**Work to do**
Reproduce the entries between the lines holding "country: AR" and "longitude: 42.7871", inclusive, swapping "latitude" for "lat" and leaving everything else unchanged. Leave the pictures out of your answer.

**Material for the task**

##########

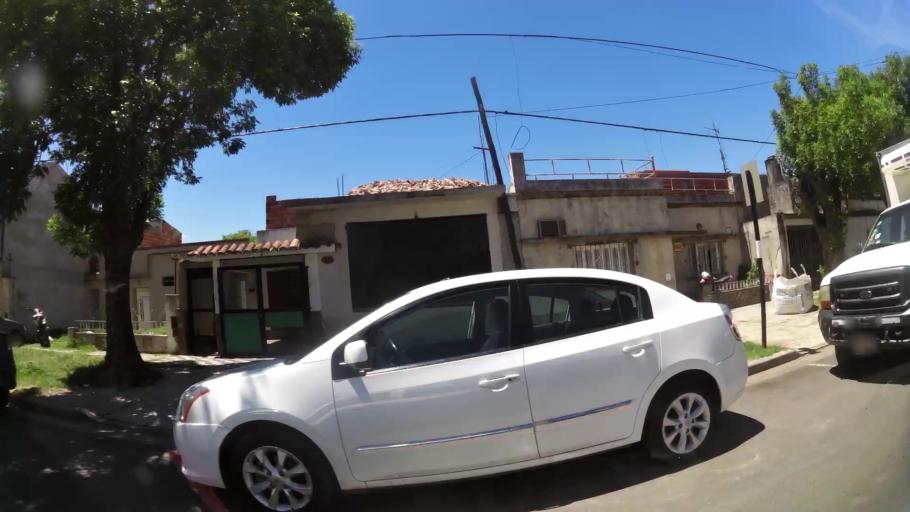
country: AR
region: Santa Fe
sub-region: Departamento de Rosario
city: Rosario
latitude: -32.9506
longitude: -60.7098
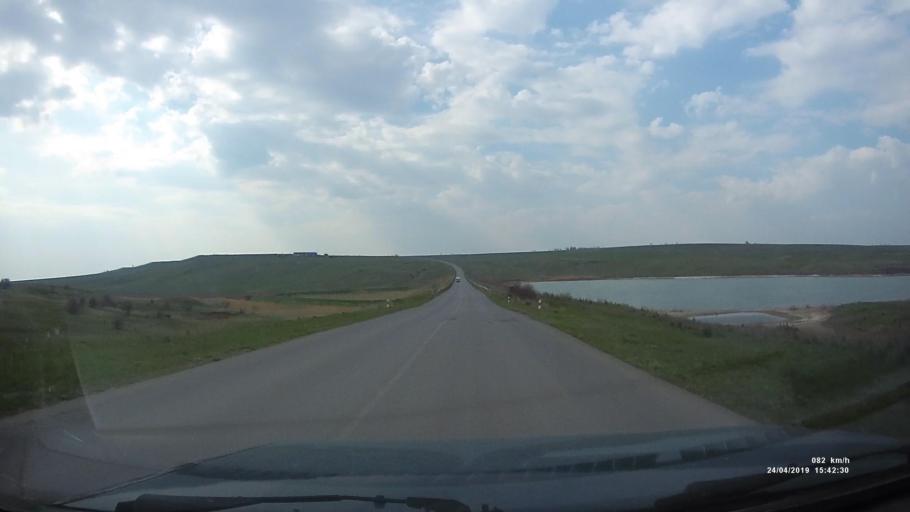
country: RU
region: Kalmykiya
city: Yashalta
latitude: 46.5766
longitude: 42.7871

##########

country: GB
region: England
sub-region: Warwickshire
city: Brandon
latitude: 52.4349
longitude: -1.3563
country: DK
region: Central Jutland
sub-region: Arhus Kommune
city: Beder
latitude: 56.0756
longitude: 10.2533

##########

**Task result**
country: AR
region: Santa Fe
sub-region: Departamento de Rosario
city: Rosario
lat: -32.9506
longitude: -60.7098
country: RU
region: Kalmykiya
city: Yashalta
lat: 46.5766
longitude: 42.7871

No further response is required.